The Rev. J. MacEnery, a Roman Catholic priest, whose name must be for ever associated with the Cavern, visited it in the summer of 1825. The visit was a memorable one, for, devoting himself to what he conjectured to be a favourable spot, he found several teeth and bones; and he thus sums up his feelings on the occasion:—
"They were the first fossil teeth I had ever seen, and as I laid my hands on them, relics of extinct races and witnesses of an order of things which passed away with them, I shrank back involuntarily. Though not insensible to the excitement attending new discoveries, I am not ashamed to own that in the presence of these remains I felt more of awe than joy."
He communicated his discovery to Dr. Buckland, and from time to time dug into the deposits. At that and a long subsequent period the proper method of studying deposits of this kind was not understood, and the several layers were not distinguished. Trenches were cut that went through beds separated in age by many centuries, perhaps thousands of years, and no distinction was made between what lay near the surface and what was found in the lowermost strata. A proper examination began in March, 1866, and was continued without intermission through the summer of 1880 under the able direction of Mr. W. Pengelly, at a cost of nearly two thousand pounds.
Kent's Cavern gives evidence of a double occupation by man at a remote distance of time the one from the other. The upper beds are of cave-earth. Below that is the breccia, and in the upper alone are traces of the hyena found. In the lowest strata of crystalline breccia are rude flint and chert implements of the same type as that found elsewhere in the river-drift. In association with these were the remains of the cave-bear, and a tool was found manufactured out of an already fossilised tooth of this animal. The chert and flint employed were from the gravels that lie between Newton Abbot and Torquay.

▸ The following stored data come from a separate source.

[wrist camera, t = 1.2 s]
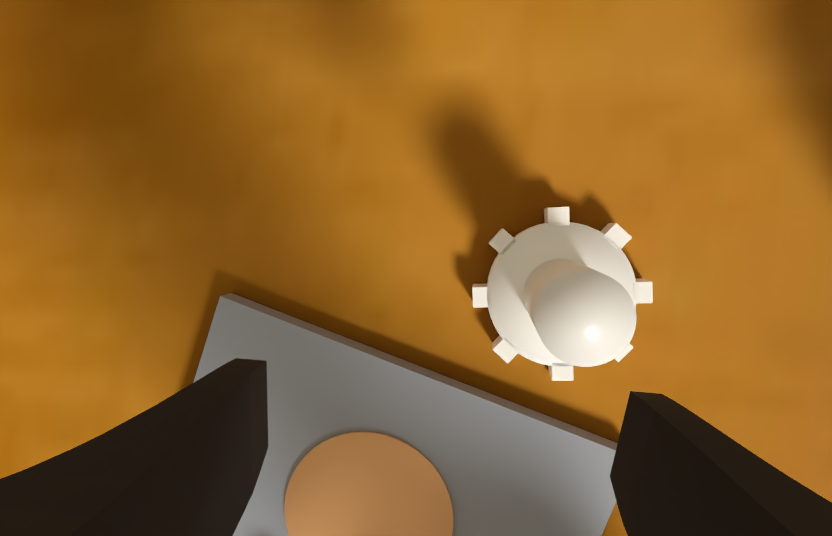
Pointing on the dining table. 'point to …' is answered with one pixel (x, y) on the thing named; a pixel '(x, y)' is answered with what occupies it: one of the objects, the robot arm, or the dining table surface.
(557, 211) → the planet gear
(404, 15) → the dining table surface
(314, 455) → the plate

Above the breccia is the cave-earth, in which flint implements are by far more numerous, and are of a higher form, some being carefully chipped all round. The earlier tool was fashioned by heavy blows dealt against the core of flint, detaching large flakes. But the tools of the second period are neatly trimmed. The flakes were detached, very often by pressure and a jerk, and then the edges were delicately worked with a small tool. A bone needle was also met with, and bone awls, and two harpoons of reindeer antler, the one barbed on one side and the other on both.
Rude, coarse pottery has also been found, but only quite near the surface, and this belongs to a later period.
There are other caves in the same formation, at Anstis and at Brixham, that have rendered good results when explored.
The two deposits are separated from each other by a sheet of crystalline stalagmite, in some places nearly twelve feet thick, formed after the breccia was deposited, and before the cave-earth was introduced. After the stalagmite had been formed, it was broken up by some unknown natural agency, and much of it, along with some of the breccia, was carried out by water from the cave, before the deposition of the cave-earth began.
"From these observations it is evident that the Riverdrift men inhabited the caves of Devonshire, Derbyshire, and Nottinghamshire in an early stage of the history of caverns, and that after an interval, to be measured in Kent's Hole by the above-mentioned physical changes, the Cave-men (those of the Second Period) found shelter in the same places. The former also followed the chase in the valley of the Elwy and the vale of Clwydd in North Wales, and the latter found ample food in the numerous reindeer, horses, and bisons then wandering over the plains extending from the Mendip Hills to the Quantocks, and the low, fertile tract now covered by the estuary of the Severn and the Irish Sea. When all these facts are taken into consideration, it is difficult to escape Mr. Pengelly's conclusion that the two sets of implements represent two distinct social states, of which the ruder is by far the most ancient."[38]